America is amid a spiritual crisis of disconnection. People today are losing that sense of shared humanity. The world seems distraught. We’ve sorted ourselves into factions based on our politics and ideology. We’ve turned away from one another and toward blame and rage. Collective effervescence has taken on a dark side. What was once a disagreeable aftertaste when our side lost, has now become a “polar-opposite” division in politics, race, even public health policies. Our communities strongly delineate within ‘tribes’ of “insiders” and “outsiders” or “us” and “them.” Supporters of each side protesting and reacting, often violently, to those they deem outsiders. This can lead to cruelty, attacks, and even bloodshed. This is what fueled the attack on the Capitol on January 6, 2021.
Religious rituals and experiences have the power to generate strong feelings of identification with a group. These experiences can be the individual soul in commune with the divine, but there is a collective joy that is social and familial. The very definition of spirituality is the recognition that we’re all intimately connected to each other through love and compassion. In Ancient Hebrew, the word for “joy” is Simcha. In the Torah, Simcha is not an individual experience; it has a collective quality. It’s not something to be won, but something to be shared.
The Ancient Jewish people knew how to celebrate no matter what they were going through. Comedian Alan King once said that every Jewish holiday could be summed up as: “They tried to kill us. We survived! Let’s eat!” The rituals and traditions they observed, and still do today, gave strength, structure, and practice to their communal joy. The focus is not on the individual attaining or achieving something, but on collective sharing and cooperation. The giving of oneself to others.

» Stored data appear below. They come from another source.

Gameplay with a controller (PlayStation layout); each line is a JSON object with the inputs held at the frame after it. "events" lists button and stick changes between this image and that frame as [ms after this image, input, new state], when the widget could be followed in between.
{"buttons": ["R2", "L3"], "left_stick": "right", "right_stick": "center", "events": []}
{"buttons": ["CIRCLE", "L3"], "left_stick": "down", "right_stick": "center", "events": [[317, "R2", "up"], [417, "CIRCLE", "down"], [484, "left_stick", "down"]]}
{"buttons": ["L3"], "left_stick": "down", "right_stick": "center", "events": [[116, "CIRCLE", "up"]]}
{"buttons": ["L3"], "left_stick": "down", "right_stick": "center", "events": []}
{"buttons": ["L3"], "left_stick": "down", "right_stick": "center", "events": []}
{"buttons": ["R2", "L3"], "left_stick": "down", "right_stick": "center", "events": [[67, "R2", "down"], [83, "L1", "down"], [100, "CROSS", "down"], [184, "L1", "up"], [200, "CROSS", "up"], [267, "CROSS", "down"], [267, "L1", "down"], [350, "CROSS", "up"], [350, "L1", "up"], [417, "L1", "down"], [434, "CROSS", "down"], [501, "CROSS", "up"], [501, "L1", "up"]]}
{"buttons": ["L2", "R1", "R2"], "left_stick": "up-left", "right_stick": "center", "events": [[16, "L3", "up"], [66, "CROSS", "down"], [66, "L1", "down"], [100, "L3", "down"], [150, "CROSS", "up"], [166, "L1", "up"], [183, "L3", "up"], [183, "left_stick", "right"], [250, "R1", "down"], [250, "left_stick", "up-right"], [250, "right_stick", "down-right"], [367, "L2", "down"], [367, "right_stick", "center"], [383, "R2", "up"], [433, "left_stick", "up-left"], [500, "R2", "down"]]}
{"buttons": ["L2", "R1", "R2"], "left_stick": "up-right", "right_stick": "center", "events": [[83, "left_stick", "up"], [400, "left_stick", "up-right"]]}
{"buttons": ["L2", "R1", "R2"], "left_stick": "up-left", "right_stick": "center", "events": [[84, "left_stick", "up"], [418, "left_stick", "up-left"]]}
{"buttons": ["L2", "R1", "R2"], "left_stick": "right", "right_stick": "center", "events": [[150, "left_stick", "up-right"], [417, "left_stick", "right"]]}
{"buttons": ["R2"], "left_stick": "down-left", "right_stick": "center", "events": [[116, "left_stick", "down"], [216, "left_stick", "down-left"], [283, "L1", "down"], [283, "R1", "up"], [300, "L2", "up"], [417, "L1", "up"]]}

In the book, Nehemiah (8:8-12), after restoring Jerusalem and the return of many exiles, Ezra read clearly from the book of the law of God. As the words washed over them, the people grieved with their weight, filling them with sorrow. Nehemiah told them now was not the time to lament, but to rejoice in God’s Holy Day and prepare a feast and share it with those who don’t have anything. The joy was in their shared experience: drinking and eating and celebrating; sharing with those who had nothing, everyone at the table, no-one missing out.
Collective effervescence alters the frame of mind and shifts the horizon for what is possible. In Vatican II, the recognition of the Holy Spirit at work within the Council was experienced with an emotional intensity that overwhelmed them, and it transformed their sense of what was possible. Consequently, Vatican II transformed the Catholic Church.
If we feel that the world is failing; that it has an absence of sharing joy and peace with everyone at the table, then it starts with our own failures in following Him; the lack of giving of ourselves to the community. It then becomes our responsibility to create that “sensation of sacredness” as part of something bigger than us. We as Christians, believe that true meaning, purpose, and community are to be found in Christ and our two commandments – Love God and Love others.